* Aim of the task
Where the word "grace" shows up in a line below, that line is counted. State how many lines are counted, without any other words.

(Stored records)
━━━━━━━━━━
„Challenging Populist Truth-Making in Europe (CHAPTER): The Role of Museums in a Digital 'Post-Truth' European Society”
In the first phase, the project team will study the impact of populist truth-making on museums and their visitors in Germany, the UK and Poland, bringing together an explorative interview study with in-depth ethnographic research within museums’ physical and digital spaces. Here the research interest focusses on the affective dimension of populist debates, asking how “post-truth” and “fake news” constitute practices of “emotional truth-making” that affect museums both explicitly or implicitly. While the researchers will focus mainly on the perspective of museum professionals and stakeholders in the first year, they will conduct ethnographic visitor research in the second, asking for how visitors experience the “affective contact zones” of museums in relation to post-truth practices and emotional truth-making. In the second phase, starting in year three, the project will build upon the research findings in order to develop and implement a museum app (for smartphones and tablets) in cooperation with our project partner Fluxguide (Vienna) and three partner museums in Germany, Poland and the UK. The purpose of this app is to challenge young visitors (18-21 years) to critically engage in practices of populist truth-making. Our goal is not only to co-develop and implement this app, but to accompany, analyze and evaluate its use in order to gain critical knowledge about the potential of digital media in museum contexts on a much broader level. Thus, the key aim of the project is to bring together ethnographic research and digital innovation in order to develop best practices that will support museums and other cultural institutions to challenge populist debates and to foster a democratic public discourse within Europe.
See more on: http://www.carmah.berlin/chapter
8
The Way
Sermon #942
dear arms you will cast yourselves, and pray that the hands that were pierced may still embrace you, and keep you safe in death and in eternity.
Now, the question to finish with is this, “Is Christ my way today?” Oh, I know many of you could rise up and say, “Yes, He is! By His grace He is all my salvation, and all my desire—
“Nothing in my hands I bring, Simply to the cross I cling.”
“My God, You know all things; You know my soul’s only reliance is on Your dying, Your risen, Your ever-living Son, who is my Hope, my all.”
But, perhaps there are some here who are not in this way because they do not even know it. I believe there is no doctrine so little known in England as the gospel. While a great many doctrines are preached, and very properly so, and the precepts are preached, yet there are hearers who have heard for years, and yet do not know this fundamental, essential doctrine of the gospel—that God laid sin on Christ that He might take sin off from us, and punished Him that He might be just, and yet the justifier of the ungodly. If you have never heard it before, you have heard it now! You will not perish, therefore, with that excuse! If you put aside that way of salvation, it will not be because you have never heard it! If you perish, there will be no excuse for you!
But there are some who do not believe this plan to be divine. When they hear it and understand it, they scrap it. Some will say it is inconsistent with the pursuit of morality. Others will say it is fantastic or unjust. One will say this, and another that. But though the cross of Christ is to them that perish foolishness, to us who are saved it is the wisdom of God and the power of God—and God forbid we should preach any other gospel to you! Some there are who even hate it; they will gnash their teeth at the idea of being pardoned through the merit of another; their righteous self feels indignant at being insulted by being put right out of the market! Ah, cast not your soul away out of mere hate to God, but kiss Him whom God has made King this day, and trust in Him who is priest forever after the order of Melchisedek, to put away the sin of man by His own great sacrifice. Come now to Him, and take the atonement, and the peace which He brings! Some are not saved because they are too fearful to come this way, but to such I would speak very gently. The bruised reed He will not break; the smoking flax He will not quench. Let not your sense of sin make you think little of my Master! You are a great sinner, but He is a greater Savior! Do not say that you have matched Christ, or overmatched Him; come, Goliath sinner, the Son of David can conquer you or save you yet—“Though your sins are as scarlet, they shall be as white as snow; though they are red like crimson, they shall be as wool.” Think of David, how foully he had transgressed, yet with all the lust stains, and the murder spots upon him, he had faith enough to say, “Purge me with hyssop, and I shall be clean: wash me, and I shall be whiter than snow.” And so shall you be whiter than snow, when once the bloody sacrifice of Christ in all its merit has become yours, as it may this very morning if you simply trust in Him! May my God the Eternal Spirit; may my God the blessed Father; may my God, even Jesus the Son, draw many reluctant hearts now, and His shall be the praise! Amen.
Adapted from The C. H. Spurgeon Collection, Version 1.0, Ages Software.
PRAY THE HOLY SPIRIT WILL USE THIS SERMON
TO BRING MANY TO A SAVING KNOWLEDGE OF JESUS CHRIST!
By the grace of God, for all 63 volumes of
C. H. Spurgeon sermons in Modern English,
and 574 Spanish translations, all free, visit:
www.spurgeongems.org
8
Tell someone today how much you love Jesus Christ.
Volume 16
━━━━━━━━━━
* Answer section
2